In our mobile-first digital age, we operate under the assumption that our smartphones are safe — the alternative is simply too terrifying to consider, especially considering the vast amount of information and personal data contained on these devices. But the time for ignorance has long since passed, and at the RSA conference in San Francisco this past week, mobile security company Skycure co-founders Adi Sharabani and Yair Amit revealed that a new kind of malware puts a stunning 500,000,000 Android phones at risk. That’s the equivalent of 65 percent of Android devices on the market today.
The issue of malware on Android devices is nothing new, but this latest form may be the most insidious.

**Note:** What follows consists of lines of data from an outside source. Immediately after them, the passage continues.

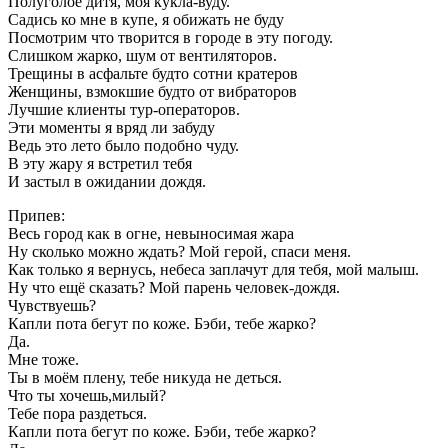
Полуголое дитя, моя кукла-вуду.
Садись ко мне в купе, я обижать не буду
Посмотрим что творится в городе в эту погоду.
Слишком жарко, шум от вентиляторов.
Трещины в асфальте будто сотни кратеров
Женщины, взмокшие будто от вибраторов
Лучшие клиенты тур-операторов.
Эти моменты я вряд ли забуду
Ведь это лето было подобно чуду.
В эту жару я встретил тебя
И застыл в ожидании дождя.
Припев:
Весь город как в огне, невыносимая жара
Ну сколько можно ждать? Мой герой, спаси меня.
Как только я вернусь, небеса заплачут для тебя, мой малыш.
Ну что ещё сказать? Мой парень человек-дождя.
Чувствуешь?
Капли пота бегут по коже. Бэби, тебе жарко?
Да.
Мне тоже.
Ты в моём плену, тебе никуда не деться.
Что ты хочешь,милый?
Тебе пора раздеться.
Капли пота бегут по коже. Бэби, тебе жарко?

Known as “accessibility clickjacking,” it effectively cedes control of your phone to a malicious hacker.
As Skycure explains, “Clickjacking is a term for a malicious UI redressing technique that tricks a victim into clicking on an element that is different than the one the victim believes to be clicking on.” In essence, “malicious websites” appear with what seem to be harmless webpages, but these sites are in fact overlayed with another attacked service. And Skycure notes, “Clickjacking is not a theoretical threat — just a month ago, a ransomware named Android.Lockdroid.E that utilized Android Clickjacking to gain Admin rights was found by Symantec.”
So just what is the extent of the damage made possible by way of this new malware? Experts claim that clickjacking could give hackers access to “all text-based sensitive information on an infected Android device, as well as take automated actions via other apps or the operating system, without the victim’s consent.” This includes emails, text messages, messaging app data, information from CRM apps, and much more.
The worst part, perhaps, is the sheer number of users who may be susceptible to this sort of attack. If you’re running anything from Android 2.2 Froyo to Android 4.4 KitKat on your phone, you could fall victim to clickjacking. So upgrade to Lollipop or above ASAP, and protect yourself from the latest in malware.